Claude muttered: “That’s what I was going to say.”

“Ummph,” said Derek, as his hand on its way to his left ear was intercepted by Kallandra.

Feubacher was on a roll. “As you know, oxygen was the greatest polluter this planet has known. Anaerobic life forms died in their millions when this highly corrosive, and dangerous gas became important. Fossil records show that oxygen became sufficient to allow aerobic processes in the atmosphere just over two billion years ago.

This begs the question—”

“The spheres came to bring oxygen to Earth? Never,” said Derek.

“More precisely,” said Claude, “to engineer conditions to create oxygen.”

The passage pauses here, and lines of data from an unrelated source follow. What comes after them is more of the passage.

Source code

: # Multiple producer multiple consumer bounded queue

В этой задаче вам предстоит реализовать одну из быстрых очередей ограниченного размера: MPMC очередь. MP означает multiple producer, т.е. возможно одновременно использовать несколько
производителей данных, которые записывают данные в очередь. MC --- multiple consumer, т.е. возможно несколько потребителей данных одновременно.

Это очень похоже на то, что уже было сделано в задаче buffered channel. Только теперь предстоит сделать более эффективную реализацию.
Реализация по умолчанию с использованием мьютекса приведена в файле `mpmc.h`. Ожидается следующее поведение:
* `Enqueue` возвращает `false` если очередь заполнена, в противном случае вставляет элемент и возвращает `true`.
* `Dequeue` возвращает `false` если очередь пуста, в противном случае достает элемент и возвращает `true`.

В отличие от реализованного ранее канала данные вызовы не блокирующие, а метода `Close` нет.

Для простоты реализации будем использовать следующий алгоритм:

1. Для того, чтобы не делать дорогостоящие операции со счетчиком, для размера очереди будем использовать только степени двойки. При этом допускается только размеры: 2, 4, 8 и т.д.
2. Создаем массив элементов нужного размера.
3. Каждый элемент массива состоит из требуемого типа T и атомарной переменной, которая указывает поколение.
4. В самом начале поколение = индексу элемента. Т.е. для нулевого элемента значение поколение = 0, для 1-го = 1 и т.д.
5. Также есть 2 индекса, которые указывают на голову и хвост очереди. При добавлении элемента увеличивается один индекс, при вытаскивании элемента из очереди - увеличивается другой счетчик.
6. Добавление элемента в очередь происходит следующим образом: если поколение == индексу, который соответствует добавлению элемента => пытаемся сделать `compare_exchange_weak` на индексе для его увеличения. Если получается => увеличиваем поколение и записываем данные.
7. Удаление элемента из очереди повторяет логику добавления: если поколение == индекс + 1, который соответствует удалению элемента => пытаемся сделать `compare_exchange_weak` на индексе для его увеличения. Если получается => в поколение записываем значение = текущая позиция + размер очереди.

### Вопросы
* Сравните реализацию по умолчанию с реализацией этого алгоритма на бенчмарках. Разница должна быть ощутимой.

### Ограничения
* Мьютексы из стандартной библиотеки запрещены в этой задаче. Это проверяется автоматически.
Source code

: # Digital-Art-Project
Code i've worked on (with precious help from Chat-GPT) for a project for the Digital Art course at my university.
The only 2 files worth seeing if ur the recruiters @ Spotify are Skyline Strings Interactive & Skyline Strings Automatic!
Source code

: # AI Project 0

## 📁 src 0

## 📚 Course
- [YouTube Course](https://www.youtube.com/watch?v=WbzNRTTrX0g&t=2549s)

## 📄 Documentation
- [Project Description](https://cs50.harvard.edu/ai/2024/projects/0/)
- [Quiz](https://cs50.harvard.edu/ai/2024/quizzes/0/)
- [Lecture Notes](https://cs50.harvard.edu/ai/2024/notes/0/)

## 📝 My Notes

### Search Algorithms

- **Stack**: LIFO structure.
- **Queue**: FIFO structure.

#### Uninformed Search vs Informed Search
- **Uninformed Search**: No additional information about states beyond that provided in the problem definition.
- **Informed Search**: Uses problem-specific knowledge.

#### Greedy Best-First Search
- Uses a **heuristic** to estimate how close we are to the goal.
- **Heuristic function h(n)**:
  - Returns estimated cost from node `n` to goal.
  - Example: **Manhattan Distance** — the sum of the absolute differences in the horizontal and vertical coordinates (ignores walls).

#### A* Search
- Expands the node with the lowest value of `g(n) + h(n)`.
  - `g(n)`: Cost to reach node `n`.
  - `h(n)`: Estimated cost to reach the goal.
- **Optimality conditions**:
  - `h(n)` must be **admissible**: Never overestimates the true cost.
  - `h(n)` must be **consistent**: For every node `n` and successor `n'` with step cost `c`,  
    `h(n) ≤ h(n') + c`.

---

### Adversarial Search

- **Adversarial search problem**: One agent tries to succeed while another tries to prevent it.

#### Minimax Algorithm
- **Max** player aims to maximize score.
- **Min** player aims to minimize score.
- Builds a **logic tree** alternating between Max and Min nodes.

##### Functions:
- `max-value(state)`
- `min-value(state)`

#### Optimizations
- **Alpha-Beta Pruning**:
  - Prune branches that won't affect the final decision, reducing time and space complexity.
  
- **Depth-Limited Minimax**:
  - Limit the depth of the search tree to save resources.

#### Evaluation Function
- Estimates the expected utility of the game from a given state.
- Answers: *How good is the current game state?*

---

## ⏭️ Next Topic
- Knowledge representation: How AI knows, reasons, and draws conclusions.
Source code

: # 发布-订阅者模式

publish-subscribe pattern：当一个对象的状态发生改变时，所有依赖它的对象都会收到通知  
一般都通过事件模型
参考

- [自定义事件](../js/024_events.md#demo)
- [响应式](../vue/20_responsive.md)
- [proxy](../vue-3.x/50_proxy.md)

“It could just be a coincidence,” said Kallandra.

“You still believe in coincidences?” asked Claude.

“It’s just that I have a feeling. That’s all,” she said, not sure what she felt, and certainly not willing or able to broadcast her inner soul.

Feubacher hadn’t finished. “Oh, and the holes taper in the lowest kilometre to three centimetres.”

Gasps followed by murmuring rippled around the room at that news until the front table was banged.

The colonel wound the meeting up with another thought for the group. “It would be ironic indeed for the planet who had plans to terraform Mars, find itself terraformed.”

A laugh rippled through the room.

Before that ripple had completed its resonant ricochets, Kallandra’s vision blurred for a second. Her seat shuffled a few millimetres making her instinctively put her hands down to grab the sides. It was as if a micro-tremor had hit the room. She realised it wasn’t confined to her as many others had grabbed their seats. A premonition made her look at the clock over the exit, but it told her nothing. A crepuscular ray of sunlight sneaking in through Venetian blinds lit up motes, dancing more vigorously than she’d seen before.

“That had nothing to do with oxygen,” she said to Claude, loud enough for anyone else to hear, if they were sufficiently calm to listen.

“I’ve experienced and studied earth tremors,” said Claude. “And that wasn’t one.”

“I know you’re right,” she said, “but I only have a suspicion about what it was.”

“Spheres?”

“Of course, but what exactly, I don’t want to say at present.”